**What this task involves**
Reproduce, character for character, the lines of the data that start with the line containing "Bank: Eurobank" and finish with the line containing "to stay informed!". Include both of those lines.

**Supplied records**
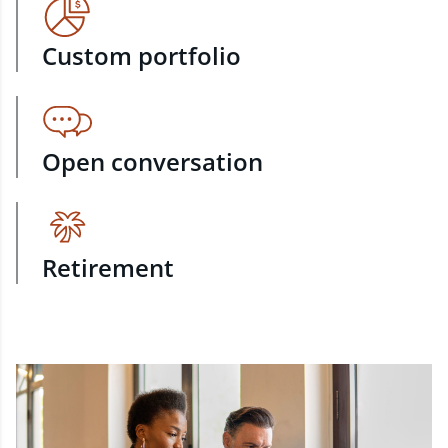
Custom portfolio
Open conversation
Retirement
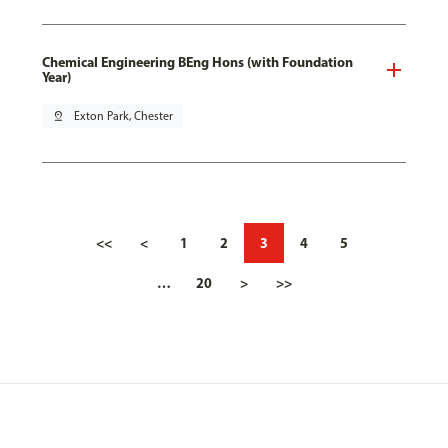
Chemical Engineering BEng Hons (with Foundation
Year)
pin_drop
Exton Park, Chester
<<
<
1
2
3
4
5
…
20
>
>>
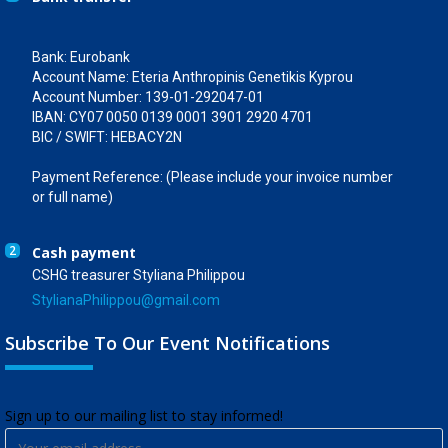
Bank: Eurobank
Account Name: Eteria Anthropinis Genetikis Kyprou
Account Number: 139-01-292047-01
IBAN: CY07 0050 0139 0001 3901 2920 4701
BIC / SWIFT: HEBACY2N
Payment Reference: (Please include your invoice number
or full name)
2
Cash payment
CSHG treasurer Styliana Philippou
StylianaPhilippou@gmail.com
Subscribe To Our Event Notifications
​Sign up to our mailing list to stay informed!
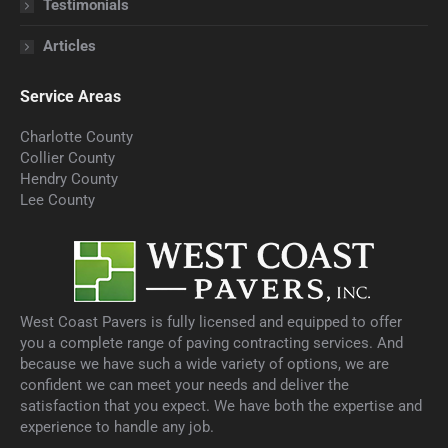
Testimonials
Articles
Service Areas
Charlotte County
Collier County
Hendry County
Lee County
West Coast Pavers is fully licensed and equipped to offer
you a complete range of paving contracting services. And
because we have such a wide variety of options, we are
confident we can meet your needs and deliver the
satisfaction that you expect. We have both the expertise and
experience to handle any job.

* * *

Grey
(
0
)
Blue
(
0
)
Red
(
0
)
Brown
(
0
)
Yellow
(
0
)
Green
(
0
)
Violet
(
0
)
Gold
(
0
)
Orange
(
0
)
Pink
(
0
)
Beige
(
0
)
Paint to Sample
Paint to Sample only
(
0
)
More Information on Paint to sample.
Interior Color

**Result for this task**
Bank: Eurobank
Account Name: Eteria Anthropinis Genetikis Kyprou
Account Number: 139-01-292047-01
IBAN: CY07 0050 0139 0001 3901 2920 4701
BIC / SWIFT: HEBACY2N
Payment Reference: (Please include your invoice number
or full name)
2
Cash payment
CSHG treasurer Styliana Philippou
StylianaPhilippou@gmail.com
Subscribe To Our Event Notifications
​Sign up to our mailing list to stay informed!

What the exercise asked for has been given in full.